“Two case studies are presented: hydrogen embrittlement of steel and additive manufacturing of aluminium alloys”
ICME methodology develops metallic materials, capable of withstanding more extreme operating and manufacturing conditions
The ICME methodology addresses the complex interactions between the chemical composition of materials and the intrinsic features of their manufacturing process, and the resulting microstructure, which conditions the material properties and performance of the component.
This methodology enables the development of new metallic materials, capable of withstanding much more extreme operating and manufacturing conditions, due to the emergence of disruptive applications and radically innovative manufacturing processes.

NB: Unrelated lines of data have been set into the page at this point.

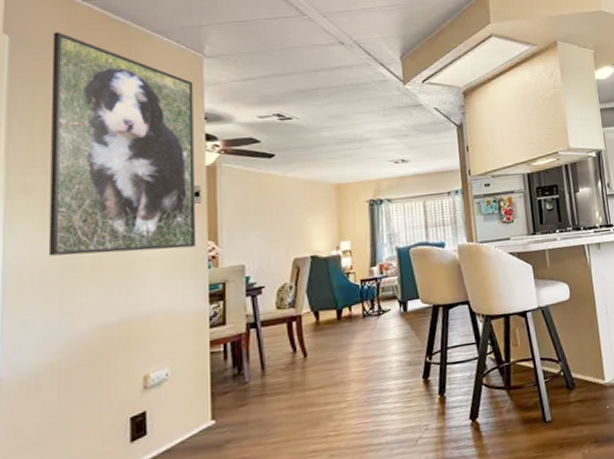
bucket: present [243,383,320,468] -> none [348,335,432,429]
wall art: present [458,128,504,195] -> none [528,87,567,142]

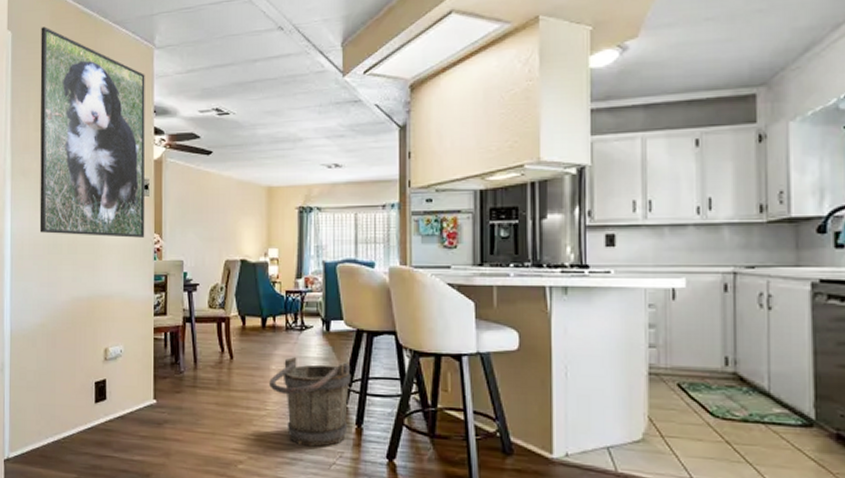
bucket: none [348,335,432,429] -> present [269,357,351,447]

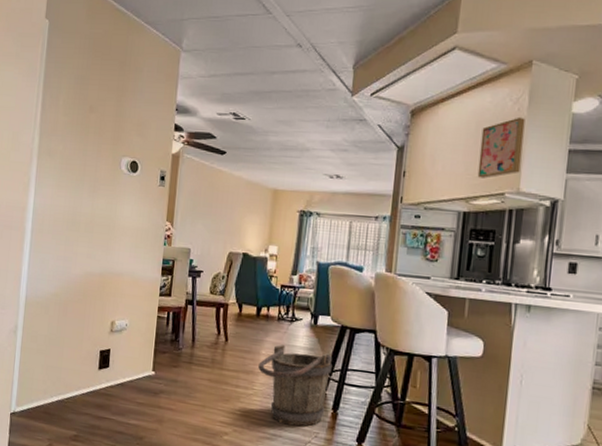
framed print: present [39,26,145,238] -> none [60,19,171,224]
wall art: none [491,78,538,151] -> present [477,117,525,178]

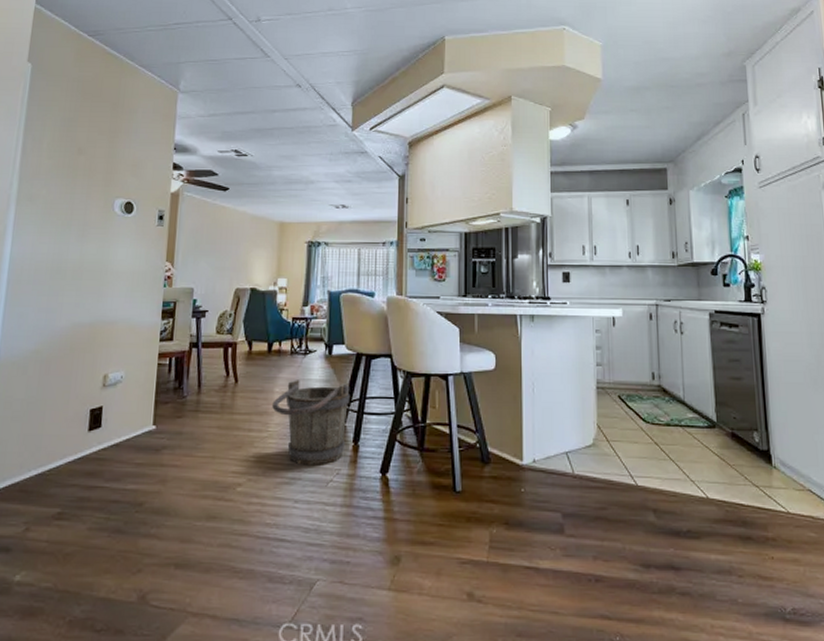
wall art: present [477,117,525,178] -> none [474,144,511,201]

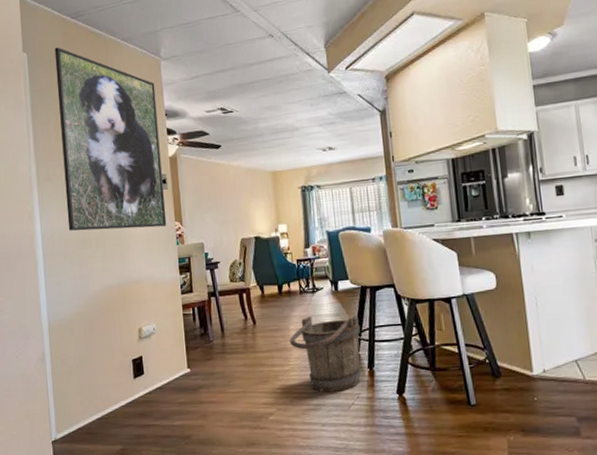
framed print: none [42,62,168,265] -> present [54,47,167,231]

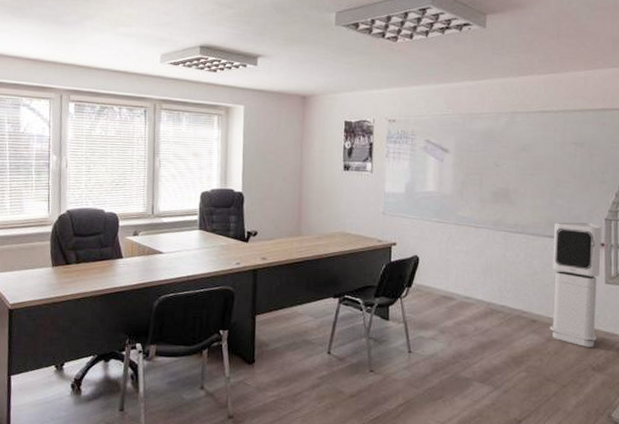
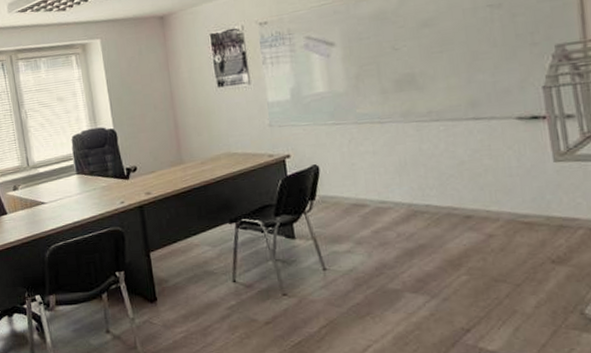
air purifier: present [549,222,602,347] -> none [477,95,552,238]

Case studies: hydrogen embrittlement of steel, and additive manufacturing of aluminium alloys
In the case of hydrogen, the ICME methodology assesses the influence of H2 on the fracture risk of the material and the suitability of various microstructures to reduce hydrogen diffusion, as well as determining the chemical composition and manufacturing conditions necessary to achieve the microstructures of interest.
For the additive manufacturing of aluminium alloys, the ICME methodology evaluates the influence of chemical composition and process conditions on the resulting microstructure, as well as the influence of the latter on the mechanical properties; facilitating the design of new alloys that are specifically adapted to the characteristics of additive manufacturing.
ICME (Integrated Computational Materials Engineering) is developed in the Elkartek programme with partners IMH, BCAM, CEIT, UPV/EHU, Mondragon Goi Eskola Politeknikoa and TECNALIA.